Admittedly, I'm out of rhythm this week. Working from different locations without my usual setup or when I have my usual setup, working with limited internet speed or data feeds. It's what I'd call "less than ideal."
Through three days, I've been limited to a single scalp trade on Uber (UBER) Wednesday morning. Intraday scalps based on five-minute charts are my focus from a trading standpoint, but the situation is what it is and will hopefully be resolved today. At least, that's why I think there are guys with shovels digging around outside.

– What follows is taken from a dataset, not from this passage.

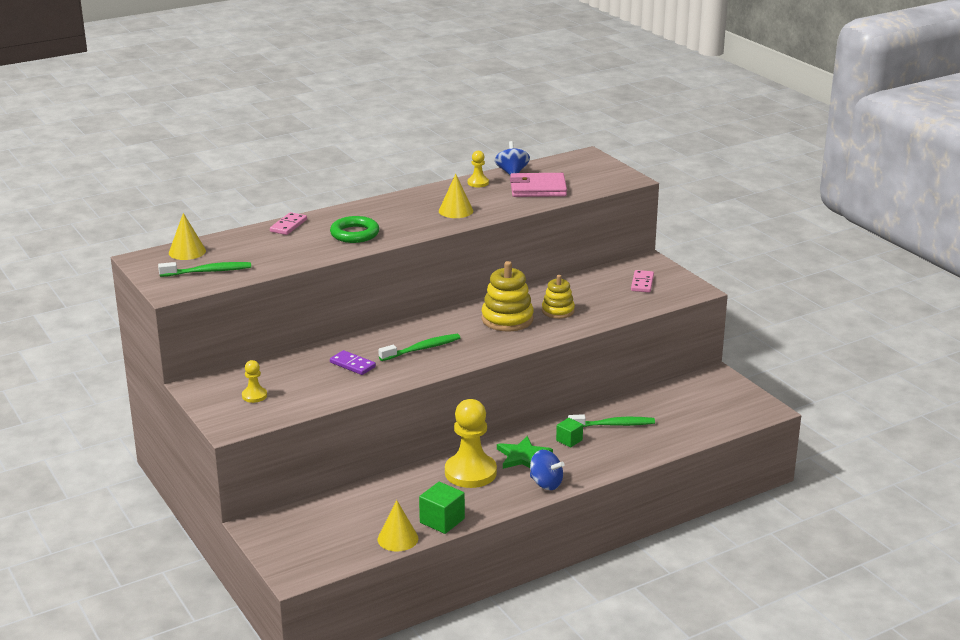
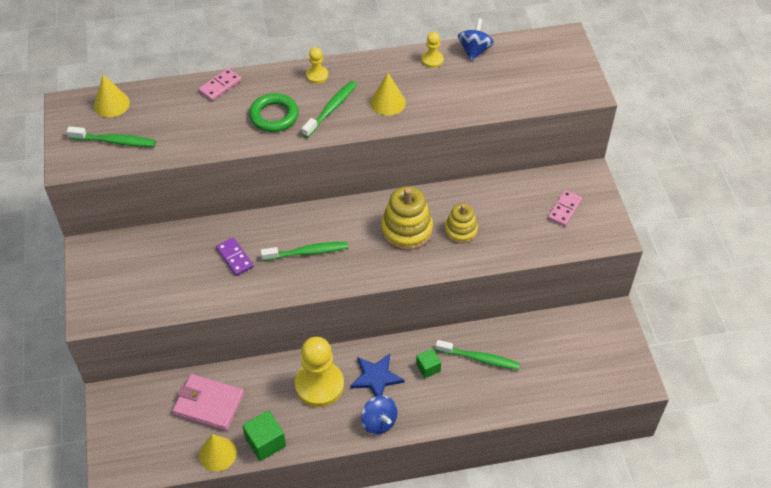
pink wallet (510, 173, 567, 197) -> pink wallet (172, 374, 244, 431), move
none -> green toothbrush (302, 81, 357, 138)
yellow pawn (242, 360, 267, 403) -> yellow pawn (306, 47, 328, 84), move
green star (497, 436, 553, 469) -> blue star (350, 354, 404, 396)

I felt as though the Uber bounce was telegraphed clearly for traders today. Bad reaction to earnings Tuesday followed by a lock-up expiration today that came complete with a 2 million share block at $26.90 after the stock closed around $28 yesterday.
The stock began selling off in the pre-market, every headline screamed bearish and end of the world as the shares trickled all the way to $26. A whoosh at the open took us to $25.58 and I'm thinking to myself, "this is too easy for the bears."
Chances are the participants in the 2 million block trade won't simply roll over and let this fade to $24 or even $25 Wednesday. All the news and early reaction points to easy downside, but when things look the easiest, the hardest trade can often be best.
It's not as though lock-up expirations are a surprise or an unknown catalyst. They generally only pressure a stock one way -- down -- unlike earnings that can push shares higher or lower.
When we have an extremely volatile name, though, the actual lock-up release day can be tricky. Uber shares have been absolutely destroyed already since coming public. Underwriters cleared out 2 million shares in a single push. Wednesday morning created the perfect setup for the fade, in this case, the push higher.
The easy-hard bounce is likely past us now, and this isn't about hindsight, but foresight for the next unicorn lock-up expiration. If the bears lean too heavy into the days before and the pre-market of, then one needs to consider watching the stock for a scalp trade.
This isn't about long-term or even a few days. We're talking hours or sometimes only minutes on this type of play. I simply watch for a five-minute closing bar above the open price, then place a stop based on a closing bar, a percent or two below the closing low of the lowest bar of the morning.
If the shares move higher, then use your trailing stop of choice or profit target. I tend to stick with a parabolic stop-and-reverse or Full Stochastics system, but a five-period trail could work or two-bar low. Just don't overthink it.